(Saved entries)

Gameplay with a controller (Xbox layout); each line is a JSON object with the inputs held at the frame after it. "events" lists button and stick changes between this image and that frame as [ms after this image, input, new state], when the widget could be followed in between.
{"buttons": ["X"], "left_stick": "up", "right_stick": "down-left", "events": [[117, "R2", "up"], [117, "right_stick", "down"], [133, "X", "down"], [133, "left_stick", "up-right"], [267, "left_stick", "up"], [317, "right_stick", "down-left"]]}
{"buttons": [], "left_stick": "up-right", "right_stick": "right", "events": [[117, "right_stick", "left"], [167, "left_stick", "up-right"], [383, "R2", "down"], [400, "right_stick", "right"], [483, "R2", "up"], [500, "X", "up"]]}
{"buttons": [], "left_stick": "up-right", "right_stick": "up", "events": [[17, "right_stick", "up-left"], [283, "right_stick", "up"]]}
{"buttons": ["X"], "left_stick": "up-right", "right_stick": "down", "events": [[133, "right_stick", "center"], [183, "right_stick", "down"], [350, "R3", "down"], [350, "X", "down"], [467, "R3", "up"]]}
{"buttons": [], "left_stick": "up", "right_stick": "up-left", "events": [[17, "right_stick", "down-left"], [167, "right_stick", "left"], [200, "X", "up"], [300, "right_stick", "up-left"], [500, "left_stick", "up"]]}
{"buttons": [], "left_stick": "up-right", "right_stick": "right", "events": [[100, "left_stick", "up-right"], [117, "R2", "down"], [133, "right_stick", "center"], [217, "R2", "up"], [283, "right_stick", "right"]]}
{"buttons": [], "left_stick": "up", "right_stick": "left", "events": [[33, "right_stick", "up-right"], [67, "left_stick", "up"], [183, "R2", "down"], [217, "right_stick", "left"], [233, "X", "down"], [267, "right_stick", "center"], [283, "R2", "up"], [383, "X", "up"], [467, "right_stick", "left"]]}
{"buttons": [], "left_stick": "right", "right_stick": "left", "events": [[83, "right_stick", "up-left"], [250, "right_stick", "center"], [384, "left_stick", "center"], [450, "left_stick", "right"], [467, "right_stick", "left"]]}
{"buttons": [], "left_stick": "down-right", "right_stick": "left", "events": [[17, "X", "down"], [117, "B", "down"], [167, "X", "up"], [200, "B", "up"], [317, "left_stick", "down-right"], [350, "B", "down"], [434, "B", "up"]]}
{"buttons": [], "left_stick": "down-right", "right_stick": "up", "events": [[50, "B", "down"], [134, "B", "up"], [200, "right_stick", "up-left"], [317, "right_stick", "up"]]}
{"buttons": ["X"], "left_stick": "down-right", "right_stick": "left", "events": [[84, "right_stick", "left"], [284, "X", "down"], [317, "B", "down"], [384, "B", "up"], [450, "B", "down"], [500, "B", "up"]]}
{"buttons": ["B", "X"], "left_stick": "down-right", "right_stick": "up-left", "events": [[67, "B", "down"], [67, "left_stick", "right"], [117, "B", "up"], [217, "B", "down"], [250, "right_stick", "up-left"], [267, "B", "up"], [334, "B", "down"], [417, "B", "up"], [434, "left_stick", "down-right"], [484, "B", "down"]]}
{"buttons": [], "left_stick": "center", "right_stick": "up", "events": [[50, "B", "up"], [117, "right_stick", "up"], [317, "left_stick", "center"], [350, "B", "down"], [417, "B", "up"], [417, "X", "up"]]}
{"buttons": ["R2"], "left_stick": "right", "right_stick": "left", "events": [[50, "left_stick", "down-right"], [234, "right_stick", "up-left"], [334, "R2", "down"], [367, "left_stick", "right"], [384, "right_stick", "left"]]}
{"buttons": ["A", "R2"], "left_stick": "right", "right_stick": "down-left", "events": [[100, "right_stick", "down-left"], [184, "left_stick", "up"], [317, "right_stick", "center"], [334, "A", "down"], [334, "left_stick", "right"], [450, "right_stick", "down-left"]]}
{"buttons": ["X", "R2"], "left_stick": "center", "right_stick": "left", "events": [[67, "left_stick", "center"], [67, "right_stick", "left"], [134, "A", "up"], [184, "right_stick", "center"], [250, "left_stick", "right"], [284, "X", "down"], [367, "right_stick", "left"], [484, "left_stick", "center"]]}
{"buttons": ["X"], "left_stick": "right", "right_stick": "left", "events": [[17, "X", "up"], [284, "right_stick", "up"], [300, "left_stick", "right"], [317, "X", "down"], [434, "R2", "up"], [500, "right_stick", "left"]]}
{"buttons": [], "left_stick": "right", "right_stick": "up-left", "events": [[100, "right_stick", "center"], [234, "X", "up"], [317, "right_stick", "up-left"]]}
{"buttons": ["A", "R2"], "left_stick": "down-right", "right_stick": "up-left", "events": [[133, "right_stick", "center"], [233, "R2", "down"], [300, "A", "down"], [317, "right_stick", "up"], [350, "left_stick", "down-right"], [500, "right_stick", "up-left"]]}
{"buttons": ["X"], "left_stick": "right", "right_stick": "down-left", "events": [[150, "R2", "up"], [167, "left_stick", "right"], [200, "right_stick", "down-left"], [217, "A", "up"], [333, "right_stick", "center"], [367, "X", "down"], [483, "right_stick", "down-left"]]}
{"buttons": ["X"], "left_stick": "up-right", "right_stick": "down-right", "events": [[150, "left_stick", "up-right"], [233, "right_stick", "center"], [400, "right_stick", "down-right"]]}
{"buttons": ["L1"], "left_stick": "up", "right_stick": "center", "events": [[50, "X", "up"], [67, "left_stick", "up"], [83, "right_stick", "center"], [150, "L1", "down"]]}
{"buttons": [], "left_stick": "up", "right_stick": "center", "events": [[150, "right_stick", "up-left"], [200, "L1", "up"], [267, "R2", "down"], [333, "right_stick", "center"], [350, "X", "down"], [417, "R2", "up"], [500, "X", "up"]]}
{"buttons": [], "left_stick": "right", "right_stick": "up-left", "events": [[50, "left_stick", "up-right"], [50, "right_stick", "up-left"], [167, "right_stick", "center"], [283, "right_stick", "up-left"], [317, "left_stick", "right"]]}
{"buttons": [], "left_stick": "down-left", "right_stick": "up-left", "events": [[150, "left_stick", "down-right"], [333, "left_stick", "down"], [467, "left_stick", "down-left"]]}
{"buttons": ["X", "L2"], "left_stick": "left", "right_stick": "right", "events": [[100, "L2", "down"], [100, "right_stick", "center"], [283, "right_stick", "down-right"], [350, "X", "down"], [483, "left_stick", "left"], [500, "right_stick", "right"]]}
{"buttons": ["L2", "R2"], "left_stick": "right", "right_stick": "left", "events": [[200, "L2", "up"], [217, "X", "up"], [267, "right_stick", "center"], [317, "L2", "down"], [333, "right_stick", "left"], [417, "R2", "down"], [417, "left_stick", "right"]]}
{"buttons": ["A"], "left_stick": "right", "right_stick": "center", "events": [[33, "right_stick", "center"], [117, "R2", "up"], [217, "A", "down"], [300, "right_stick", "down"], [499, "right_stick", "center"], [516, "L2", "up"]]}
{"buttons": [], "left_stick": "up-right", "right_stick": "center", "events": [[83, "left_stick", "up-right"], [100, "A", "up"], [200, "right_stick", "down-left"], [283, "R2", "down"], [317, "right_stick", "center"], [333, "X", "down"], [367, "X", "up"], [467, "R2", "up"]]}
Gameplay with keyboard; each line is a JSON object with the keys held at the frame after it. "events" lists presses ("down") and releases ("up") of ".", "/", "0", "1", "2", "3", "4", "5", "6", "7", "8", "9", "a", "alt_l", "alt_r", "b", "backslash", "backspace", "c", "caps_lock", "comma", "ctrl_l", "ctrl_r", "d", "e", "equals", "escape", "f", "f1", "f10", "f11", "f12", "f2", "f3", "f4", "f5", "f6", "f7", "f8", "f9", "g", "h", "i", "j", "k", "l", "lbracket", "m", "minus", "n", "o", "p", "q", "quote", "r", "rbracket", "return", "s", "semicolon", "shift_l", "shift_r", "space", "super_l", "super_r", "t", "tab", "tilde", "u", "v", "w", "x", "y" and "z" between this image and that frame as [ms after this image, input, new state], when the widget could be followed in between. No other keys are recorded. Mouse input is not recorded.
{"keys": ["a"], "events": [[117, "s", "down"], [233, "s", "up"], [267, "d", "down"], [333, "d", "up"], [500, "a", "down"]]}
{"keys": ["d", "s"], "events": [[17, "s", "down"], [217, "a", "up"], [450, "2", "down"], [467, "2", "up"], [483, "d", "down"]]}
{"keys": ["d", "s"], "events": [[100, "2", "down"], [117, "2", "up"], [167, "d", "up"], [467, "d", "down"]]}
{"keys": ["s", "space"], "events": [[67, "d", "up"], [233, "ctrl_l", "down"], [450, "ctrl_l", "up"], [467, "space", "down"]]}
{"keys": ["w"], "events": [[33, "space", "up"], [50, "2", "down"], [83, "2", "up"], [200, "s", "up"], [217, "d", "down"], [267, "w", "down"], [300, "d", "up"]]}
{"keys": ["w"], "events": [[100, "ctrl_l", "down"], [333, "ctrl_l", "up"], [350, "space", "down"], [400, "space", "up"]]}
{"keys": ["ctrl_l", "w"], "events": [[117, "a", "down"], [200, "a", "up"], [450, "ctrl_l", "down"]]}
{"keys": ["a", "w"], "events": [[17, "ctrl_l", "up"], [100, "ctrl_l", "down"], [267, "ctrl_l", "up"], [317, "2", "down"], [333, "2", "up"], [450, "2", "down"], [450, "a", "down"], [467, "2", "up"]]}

**WORK REQUIRED**:
Counting only lines that contain the string "with", how many are there in the data above? Give the number alone.

**SOLUTION TO THE PROBLEM**:
2